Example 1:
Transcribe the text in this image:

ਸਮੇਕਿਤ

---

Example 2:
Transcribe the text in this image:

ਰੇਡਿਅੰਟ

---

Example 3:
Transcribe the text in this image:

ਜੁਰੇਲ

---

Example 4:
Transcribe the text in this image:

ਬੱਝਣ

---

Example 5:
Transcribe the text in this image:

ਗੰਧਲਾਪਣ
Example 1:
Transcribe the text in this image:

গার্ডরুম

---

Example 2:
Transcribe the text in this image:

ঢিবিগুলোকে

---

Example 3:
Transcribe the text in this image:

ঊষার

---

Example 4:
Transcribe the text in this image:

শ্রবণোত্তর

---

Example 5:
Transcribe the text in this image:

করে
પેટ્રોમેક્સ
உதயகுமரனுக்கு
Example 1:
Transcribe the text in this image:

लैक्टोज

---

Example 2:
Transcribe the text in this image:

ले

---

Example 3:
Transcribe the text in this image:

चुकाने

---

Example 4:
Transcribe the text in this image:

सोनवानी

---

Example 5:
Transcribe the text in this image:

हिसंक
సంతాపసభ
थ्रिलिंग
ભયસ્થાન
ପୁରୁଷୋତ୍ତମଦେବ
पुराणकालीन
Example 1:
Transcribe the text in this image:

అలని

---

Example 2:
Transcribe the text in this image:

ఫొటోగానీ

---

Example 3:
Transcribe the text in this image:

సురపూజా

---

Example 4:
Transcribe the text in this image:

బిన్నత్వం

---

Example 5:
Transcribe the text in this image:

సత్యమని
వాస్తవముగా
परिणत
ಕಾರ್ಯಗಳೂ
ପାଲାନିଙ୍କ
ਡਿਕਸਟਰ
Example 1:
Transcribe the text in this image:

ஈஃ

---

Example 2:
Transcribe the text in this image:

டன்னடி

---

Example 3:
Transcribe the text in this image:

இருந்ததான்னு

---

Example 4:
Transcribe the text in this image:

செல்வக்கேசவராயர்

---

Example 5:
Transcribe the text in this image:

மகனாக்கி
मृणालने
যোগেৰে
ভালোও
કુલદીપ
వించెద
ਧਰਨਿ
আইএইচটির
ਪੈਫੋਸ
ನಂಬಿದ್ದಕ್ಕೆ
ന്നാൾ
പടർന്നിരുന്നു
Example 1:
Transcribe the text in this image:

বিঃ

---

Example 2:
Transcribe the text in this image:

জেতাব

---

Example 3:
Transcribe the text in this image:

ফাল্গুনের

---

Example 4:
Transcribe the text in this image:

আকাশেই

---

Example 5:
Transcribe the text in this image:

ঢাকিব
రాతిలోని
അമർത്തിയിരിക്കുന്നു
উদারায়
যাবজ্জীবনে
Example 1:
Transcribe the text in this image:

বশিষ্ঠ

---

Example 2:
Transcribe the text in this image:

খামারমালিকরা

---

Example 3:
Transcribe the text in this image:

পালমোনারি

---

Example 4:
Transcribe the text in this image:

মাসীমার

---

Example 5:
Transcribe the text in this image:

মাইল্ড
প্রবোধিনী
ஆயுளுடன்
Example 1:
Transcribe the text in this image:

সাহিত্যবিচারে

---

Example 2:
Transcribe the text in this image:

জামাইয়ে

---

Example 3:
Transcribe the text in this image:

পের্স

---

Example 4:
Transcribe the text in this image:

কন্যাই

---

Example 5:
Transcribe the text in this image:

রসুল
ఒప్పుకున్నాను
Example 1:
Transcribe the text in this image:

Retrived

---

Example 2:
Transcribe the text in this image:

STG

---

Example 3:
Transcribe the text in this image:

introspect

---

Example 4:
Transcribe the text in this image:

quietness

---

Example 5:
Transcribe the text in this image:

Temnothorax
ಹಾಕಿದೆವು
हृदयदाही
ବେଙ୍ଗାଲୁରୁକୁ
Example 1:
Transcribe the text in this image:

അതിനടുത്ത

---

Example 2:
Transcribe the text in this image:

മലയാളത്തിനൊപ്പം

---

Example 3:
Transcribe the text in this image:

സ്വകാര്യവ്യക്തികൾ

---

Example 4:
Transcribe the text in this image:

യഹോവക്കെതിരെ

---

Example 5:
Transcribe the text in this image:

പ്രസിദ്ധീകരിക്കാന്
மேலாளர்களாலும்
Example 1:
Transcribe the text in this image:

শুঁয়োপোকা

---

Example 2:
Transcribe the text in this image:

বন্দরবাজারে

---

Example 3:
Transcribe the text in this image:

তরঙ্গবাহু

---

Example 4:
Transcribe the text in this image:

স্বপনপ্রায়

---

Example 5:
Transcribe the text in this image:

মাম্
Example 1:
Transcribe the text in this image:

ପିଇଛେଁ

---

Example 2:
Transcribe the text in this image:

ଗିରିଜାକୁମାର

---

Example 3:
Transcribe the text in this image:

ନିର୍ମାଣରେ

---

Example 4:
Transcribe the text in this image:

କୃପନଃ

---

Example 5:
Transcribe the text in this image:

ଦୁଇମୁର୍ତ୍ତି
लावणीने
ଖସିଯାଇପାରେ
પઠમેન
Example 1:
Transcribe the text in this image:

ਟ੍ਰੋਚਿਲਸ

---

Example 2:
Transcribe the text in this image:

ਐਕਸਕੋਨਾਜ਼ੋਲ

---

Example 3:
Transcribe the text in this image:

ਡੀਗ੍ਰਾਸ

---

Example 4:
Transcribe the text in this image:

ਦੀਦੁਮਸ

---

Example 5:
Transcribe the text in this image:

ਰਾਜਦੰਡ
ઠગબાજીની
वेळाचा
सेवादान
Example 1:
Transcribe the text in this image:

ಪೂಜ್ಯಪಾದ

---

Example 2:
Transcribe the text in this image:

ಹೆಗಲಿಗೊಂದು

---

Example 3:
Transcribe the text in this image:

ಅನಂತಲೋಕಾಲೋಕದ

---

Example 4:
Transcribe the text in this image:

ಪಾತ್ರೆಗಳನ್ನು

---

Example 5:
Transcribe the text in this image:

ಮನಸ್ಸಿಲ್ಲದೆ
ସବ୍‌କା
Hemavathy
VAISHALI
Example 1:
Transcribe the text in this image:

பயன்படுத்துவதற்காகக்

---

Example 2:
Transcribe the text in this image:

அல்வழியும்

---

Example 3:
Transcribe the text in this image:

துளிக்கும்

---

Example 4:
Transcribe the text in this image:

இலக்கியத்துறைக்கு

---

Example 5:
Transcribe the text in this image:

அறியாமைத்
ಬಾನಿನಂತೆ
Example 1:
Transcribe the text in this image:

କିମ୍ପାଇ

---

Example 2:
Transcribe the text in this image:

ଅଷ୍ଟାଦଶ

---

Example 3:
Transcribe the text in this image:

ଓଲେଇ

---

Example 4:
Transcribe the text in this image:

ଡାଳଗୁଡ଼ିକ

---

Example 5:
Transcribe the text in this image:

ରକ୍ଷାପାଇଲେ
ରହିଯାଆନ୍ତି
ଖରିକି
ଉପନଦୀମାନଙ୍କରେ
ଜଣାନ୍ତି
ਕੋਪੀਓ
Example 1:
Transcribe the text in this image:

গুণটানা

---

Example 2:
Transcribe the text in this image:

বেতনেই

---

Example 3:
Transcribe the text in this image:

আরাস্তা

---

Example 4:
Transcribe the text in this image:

○ ○ ○ ○ ○ ○ ○

§ Task requirements
So that nothing is lost, retype every entry in the listing above exactly.

§ The answer
Example 1:
Transcribe the text in this image:

ਸਮੇਕਿਤ

---

Example 2:
Transcribe the text in this image:

ਰੇਡਿਅੰਟ

---

Example 3:
Transcribe the text in this image:

ਜੁਰੇਲ

---

Example 4:
Transcribe the text in this image:

ਬੱਝਣ

---

Example 5:
Transcribe the text in this image:

ਗੰਧਲਾਪਣ
Example 1:
Transcribe the text in this image:

গার্ডরুম

---

Example 2:
Transcribe the text in this image:

ঢিবিগুলোকে

---

Example 3:
Transcribe the text in this image:

ঊষার

---

Example 4:
Transcribe the text in this image:

শ্রবণোত্তর

---

Example 5:
Transcribe the text in this image:

করে
પેટ્રોમેક્સ
உதயகுமரனுக்கு
Example 1:
Transcribe the text in this image:

लैक्टोज

---

Example 2:
Transcribe the text in this image:

ले

---

Example 3:
Transcribe the text in this image:

चुकाने

---

Example 4:
Transcribe the text in this image:

सोनवानी

---

Example 5:
Transcribe the text in this image:

हिसंक
సంతాపసభ
थ्रिलिंग
ભયસ્થાન
ପୁରୁଷୋତ୍ତମଦେବ
पुराणकालीन
Example 1:
Transcribe the text in this image:

అలని

---

Example 2:
Transcribe the text in this image:

ఫొటోగానీ

---

Example 3:
Transcribe the text in this image:

సురపూజా

---

Example 4:
Transcribe the text in this image:

బిన్నత్వం

---

Example 5:
Transcribe the text in this image:

సత్యమని
వాస్తవముగా
परिणत
ಕಾರ್ಯಗಳೂ
ପାଲାନିଙ୍କ
ਡਿਕਸਟਰ
Example 1:
Transcribe the text in this image:

ஈஃ

---

Example 2:
Transcribe the text in this image:

டன்னடி

---

Example 3:
Transcribe the text in this image:

இருந்ததான்னு

---

Example 4:
Transcribe the text in this image:

செல்வக்கேசவராயர்

---

Example 5:
Transcribe the text in this image:

மகனாக்கி
मृणालने
যোগেৰে
ভালোও
કુલદીપ
వించెద
ਧਰਨਿ
আইএইচটির
ਪੈਫੋਸ
ನಂಬಿದ್ದಕ್ಕೆ
ന്നാൾ
പടർന്നിരുന്നു
Example 1:
Transcribe the text in this image:

বিঃ

---

Example 2:
Transcribe the text in this image:

জেতাব

---

Example 3:
Transcribe the text in this image:

ফাল্গুনের

---

Example 4:
Transcribe the text in this image:

আকাশেই

---

Example 5:
Transcribe the text in this image:

ঢাকিব
రాతిలోని
അമർത്തിയിരിക്കുന്നു
উদারায়
যাবজ্জীবনে
Example 1:
Transcribe the text in this image:

বশিষ্ঠ

---

Example 2:
Transcribe the text in this image:

খামারমালিকরা

---

Example 3:
Transcribe the text in this image:

পালমোনারি

---

Example 4:
Transcribe the text in this image:

মাসীমার

---

Example 5:
Transcribe the text in this image:

মাইল্ড
প্রবোধিনী
ஆயுளுடன்
Example 1:
Transcribe the text in this image:

সাহিত্যবিচারে

---

Example 2:
Transcribe the text in this image:

জামাইয়ে

---

Example 3:
Transcribe the text in this image:

পের্স

---

Example 4:
Transcribe the text in this image:

কন্যাই

---

Example 5:
Transcribe the text in this image:

রসুল
ఒప్పుకున్నాను
Example 1:
Transcribe the text in this image:

Retrived

---

Example 2:
Transcribe the text in this image:

STG

---

Example 3:
Transcribe the text in this image:

introspect

---

Example 4:
Transcribe the text in this image:

quietness

---

Example 5:
Transcribe the text in this image:

Temnothorax
ಹಾಕಿದೆವು
हृदयदाही
ବେଙ୍ଗାଲୁରୁକୁ
Example 1:
Transcribe the text in this image:

അതിനടുത്ത

---

Example 2:
Transcribe the text in this image:

മലയാളത്തിനൊപ്പം

---

Example 3:
Transcribe the text in this image:

സ്വകാര്യവ്യക്തികൾ

---

Example 4:
Transcribe the text in this image:

യഹോവക്കെതിരെ

---

Example 5:
Transcribe the text in this image:

പ്രസിദ്ധീകരിക്കാന്
மேலாளர்களாலும்
Example 1:
Transcribe the text in this image:

শুঁয়োপোকা

---

Example 2:
Transcribe the text in this image:

বন্দরবাজারে

---

Example 3:
Transcribe the text in this image:

তরঙ্গবাহু

---

Example 4:
Transcribe the text in this image:

স্বপনপ্রায়

---

Example 5:
Transcribe the text in this image:

মাম্
Example 1:
Transcribe the text in this image:

ପିଇଛେଁ

---

Example 2:
Transcribe the text in this image:

ଗିରିଜାକୁମାର

---

Example 3:
Transcribe the text in this image:

ନିର୍ମାଣରେ

---

Example 4:
Transcribe the text in this image:

କୃପନଃ

---

Example 5:
Transcribe the text in this image:

ଦୁଇମୁର୍ତ୍ତି
लावणीने
ଖସିଯାଇପାରେ
પઠમેન
Example 1:
Transcribe the text in this image:

ਟ੍ਰੋਚਿਲਸ

---

Example 2:
Transcribe the text in this image:

ਐਕਸਕੋਨਾਜ਼ੋਲ

---

Example 3:
Transcribe the text in this image:

ਡੀਗ੍ਰਾਸ

---

Example 4:
Transcribe the text in this image:

ਦੀਦੁਮਸ

---

Example 5:
Transcribe the text in this image:

ਰਾਜਦੰਡ
ઠગબાજીની
वेळाचा
सेवादान
Example 1:
Transcribe the text in this image:

ಪೂಜ್ಯಪಾದ

---

Example 2:
Transcribe the text in this image:

ಹೆಗಲಿಗೊಂದು

---

Example 3:
Transcribe the text in this image:

ಅನಂತಲೋಕಾಲೋಕದ

---

Example 4:
Transcribe the text in this image:

ಪಾತ್ರೆಗಳನ್ನು

---

Example 5:
Transcribe the text in this image:

ಮನಸ್ಸಿಲ್ಲದೆ
ସବ୍‌କା
Hemavathy
VAISHALI
Example 1:
Transcribe the text in this image:

பயன்படுத்துவதற்காகக்

---

Example 2:
Transcribe the text in this image:

அல்வழியும்

---

Example 3:
Transcribe the text in this image:

துளிக்கும்

---

Example 4:
Transcribe the text in this image:

இலக்கியத்துறைக்கு

---

Example 5:
Transcribe the text in this image:

அறியாமைத்
ಬಾನಿನಂತೆ
Example 1:
Transcribe the text in this image:

କିମ୍ପାଇ

---

Example 2:
Transcribe the text in this image:

ଅଷ୍ଟାଦଶ

---

Example 3:
Transcribe the text in this image:

ଓଲେଇ

---

Example 4:
Transcribe the text in this image:

ଡାଳଗୁଡ଼ିକ

---

Example 5:
Transcribe the text in this image:

ରକ୍ଷାପାଇଲେ
ରହିଯାଆନ୍ତି
ଖରିକି
ଉପନଦୀମାନଙ୍କରେ
ଜଣାନ୍ତି
ਕੋਪੀਓ
Example 1:
Transcribe the text in this image:

গুণটানা

---

Example 2:
Transcribe the text in this image:

বেতনেই

---

Example 3:
Transcribe the text in this image:

আরাস্তা

---

Example 4:
Transcribe the text in this image:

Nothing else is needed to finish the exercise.